Barış Atay’ın oynadığı Sadece Diktatör oyununa dair Kadıköy ilçesi genelinde uygulanacak yasak tutanağı Emek Tiyatrosu’na oyun günü sabah saatlerinde tebliğ edilmiş. Emek Tiyatrosu da seyircisiyle durumu paylaşıp bilet alan izleyicilerin istedikleri zaman biletlerini iade edebilecekleri bilgisini vermiş. Mesajdan anlaşılacağı üzeretiyatro gerginlik yaratacak bir ortama hizmet etmek yerine gerilimi düşürmeye yönelik bir adım atmış.

“Kime karşı?” sorusu bu nedenle oldukça önemli.
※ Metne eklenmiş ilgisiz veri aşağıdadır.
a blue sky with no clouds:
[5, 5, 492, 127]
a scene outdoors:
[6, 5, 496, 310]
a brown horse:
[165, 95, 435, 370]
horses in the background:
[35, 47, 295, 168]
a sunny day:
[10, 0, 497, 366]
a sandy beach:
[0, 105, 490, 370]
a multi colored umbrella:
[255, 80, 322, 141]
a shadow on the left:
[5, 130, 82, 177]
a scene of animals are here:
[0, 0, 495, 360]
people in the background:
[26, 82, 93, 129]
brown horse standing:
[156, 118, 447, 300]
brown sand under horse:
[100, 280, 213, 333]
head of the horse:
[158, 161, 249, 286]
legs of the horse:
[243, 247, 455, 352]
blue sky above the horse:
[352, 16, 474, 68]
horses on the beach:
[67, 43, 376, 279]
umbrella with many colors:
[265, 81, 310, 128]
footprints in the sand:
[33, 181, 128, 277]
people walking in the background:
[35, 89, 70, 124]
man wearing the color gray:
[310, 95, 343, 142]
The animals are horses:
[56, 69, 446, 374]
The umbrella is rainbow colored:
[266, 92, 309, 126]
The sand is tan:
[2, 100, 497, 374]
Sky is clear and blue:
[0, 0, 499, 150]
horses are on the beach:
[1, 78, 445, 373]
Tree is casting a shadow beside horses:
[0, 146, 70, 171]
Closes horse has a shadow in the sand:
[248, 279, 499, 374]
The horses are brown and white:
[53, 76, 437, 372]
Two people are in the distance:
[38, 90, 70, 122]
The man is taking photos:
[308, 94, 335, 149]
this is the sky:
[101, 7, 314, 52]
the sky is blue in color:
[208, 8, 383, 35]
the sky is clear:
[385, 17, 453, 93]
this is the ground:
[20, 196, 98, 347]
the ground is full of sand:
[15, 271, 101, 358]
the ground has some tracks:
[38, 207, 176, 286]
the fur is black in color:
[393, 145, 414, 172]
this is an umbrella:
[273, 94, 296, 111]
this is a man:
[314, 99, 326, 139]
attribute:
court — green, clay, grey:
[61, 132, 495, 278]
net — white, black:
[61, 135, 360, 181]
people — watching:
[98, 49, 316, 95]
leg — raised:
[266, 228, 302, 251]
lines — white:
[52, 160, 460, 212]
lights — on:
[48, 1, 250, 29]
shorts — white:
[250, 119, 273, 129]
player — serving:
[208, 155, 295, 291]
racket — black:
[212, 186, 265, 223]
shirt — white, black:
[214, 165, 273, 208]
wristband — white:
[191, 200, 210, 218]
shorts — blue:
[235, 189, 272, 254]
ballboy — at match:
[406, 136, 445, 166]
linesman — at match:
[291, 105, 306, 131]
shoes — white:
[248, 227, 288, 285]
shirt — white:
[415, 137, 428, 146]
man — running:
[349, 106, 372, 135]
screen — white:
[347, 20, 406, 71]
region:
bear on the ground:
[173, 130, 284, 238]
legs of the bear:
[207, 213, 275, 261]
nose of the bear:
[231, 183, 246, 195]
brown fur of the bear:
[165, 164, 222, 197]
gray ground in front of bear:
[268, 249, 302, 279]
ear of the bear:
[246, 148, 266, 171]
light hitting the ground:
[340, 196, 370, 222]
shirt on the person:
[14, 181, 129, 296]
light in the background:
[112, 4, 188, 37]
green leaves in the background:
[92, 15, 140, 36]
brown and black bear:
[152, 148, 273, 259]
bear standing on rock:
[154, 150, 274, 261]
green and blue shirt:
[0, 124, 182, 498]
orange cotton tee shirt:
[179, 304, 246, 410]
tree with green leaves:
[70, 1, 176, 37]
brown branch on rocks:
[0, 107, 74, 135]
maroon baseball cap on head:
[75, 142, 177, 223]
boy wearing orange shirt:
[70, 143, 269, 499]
Zira akşam oyun oynanmayacağına göre emniyet tarafından sergilenen bu grotesk gösteri, biletlerini iade almaya gelen seyirciye ve tiyatronun o gün orada olan ziyaretçilerine yapılıyor, bir de sosyal medya aracılığıyla bu süreci takip eden insanlara.
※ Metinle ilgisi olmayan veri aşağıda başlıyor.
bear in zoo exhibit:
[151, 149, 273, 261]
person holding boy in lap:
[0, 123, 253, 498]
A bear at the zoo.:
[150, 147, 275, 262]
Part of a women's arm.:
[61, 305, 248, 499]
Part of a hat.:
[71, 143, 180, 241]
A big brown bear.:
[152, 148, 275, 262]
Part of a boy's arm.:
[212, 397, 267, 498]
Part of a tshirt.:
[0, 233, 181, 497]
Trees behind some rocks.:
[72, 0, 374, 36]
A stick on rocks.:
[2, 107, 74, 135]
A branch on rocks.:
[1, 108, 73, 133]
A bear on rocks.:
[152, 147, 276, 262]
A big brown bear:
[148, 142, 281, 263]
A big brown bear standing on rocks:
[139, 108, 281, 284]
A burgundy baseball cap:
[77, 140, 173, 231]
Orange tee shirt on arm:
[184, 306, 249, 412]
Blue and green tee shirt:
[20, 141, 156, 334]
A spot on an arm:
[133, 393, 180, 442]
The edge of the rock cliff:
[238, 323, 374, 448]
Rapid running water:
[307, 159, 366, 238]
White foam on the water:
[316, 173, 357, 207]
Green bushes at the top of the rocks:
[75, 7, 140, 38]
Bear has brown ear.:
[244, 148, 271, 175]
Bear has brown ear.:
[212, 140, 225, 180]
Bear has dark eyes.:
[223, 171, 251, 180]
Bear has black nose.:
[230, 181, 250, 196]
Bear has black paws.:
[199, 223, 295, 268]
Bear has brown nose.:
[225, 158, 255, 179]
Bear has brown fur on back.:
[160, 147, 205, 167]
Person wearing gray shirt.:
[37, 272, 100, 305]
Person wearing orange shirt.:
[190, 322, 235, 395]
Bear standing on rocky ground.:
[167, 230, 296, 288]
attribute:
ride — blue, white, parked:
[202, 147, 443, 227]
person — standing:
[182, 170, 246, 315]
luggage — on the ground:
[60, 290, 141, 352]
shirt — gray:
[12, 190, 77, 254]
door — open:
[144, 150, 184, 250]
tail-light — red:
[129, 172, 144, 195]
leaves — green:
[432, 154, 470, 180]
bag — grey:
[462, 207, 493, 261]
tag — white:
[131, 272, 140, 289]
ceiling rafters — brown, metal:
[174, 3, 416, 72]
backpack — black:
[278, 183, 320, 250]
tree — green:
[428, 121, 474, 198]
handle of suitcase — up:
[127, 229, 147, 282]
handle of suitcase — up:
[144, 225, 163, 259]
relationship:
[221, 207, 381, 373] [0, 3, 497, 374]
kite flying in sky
Mesleğimize mi talipsiniz?

Sadece Diktatör bir diktatörün nasıl yükseldiğini, hangi badireleri atlattığını ve kendisini oluşturan koşulları kendi perspektifinden anlattığı tek kişilik bir oyun. Oyunda görmediğimiz baskı, sansür ve yasaklama sahnelerini mülki idareler ve emniyet profesyonelleri sayesinde deneyimliyoruz. “Sahne” diyorum zira burada bir performans izliyoruz. Oldukça abartılı bir performans. Tek kişilik bir oyunu, mütevazı bir salonda oynatmamak üzere seferber edilmiş onlarca emniyet mensubu ve araçları. Prodüksiyon maliyeti de oldukça yüksek bu performans ister istemez insanı düşündürüyor. Yoksa siz mesleğimize mi talipsiniz?

Tarih ve tekerrür

Bir kere daha tarih tüm şiddetiyle tekerrür ediyor. Tiyatro varoluşunu tam da yaşadığımız bu zorbalıkların sorgulanması üzerine yapılandırmış, kolektif üretim yapılan, güçlü bir sanat alanı. Görmediği hükümdar, iktidar, yönetim biçimi, yağma, savaş, barış, ideoloji, din, insan topluluğu, dil, ırk, dönem kalmamış. Bunların hepsi gitmiş, tiyatro yaşamaya devam etmiş. Bu denkleme sağlıklı bir zihinle bakan biri zorbalığın tiyatroyu sadece güçlendireceğini rahatlıkla görebilir.

Muhakeme yeteneğini, vicdanını ve en önemlisi rotasını kaybetmiş bir kitlenin kendi gerçeğine sımsıkı sarılmış özgür iradesiyle, düşünme yeteneğiyle ve vicdanıyla üretmeye devam eden insanları susturma eylemi ne ilk ne de son. Tiyatroyu yasaklamaya niyet eden iktidar o andan itibaren Sisifos olmaya taliptir. Tiyatro asla o dağın tepesine çıkmayacak, mutlaka kendi ağırlığıyla tekrar yerine, seyircisinin arasına dönecek. İktidarlar gider, tiyatro baki. Zira tiyatronun sırtını dayadığı güç sadece muzaffer komutanların hikayesini değil, herkesin hikayesini anlatarak hakikate ulaşma çabasıdır.

Memleketimizde feraset sahibi, gücünü evrensel beşeri değerlerden ve dayanışmadan alan insanlar olduğu gibi, güzel olan her şeyi yok etmek konusunda mahir olan yığınlar da var. 19 Ocak 2018 tarihinde Emek Tiyatrosu önünde tekrar bu gerçeğin şahidi olduk.

Bu karşılaşma “Kime karşı?” sorusunu da netleştiriyor.

Özgür irade yığınlaşmaya, hakikat safsataya, rengarenk çeşitlilik tek renge, ifade hürriyeti yasaklara, yapıcılık çatışmaya, dayanışma yalnızlaştırmaya, muhakeme etmek biat etmeye, diyalog monoloğa, üretme cesareti sansüre, tiyatro despotluğa karşı.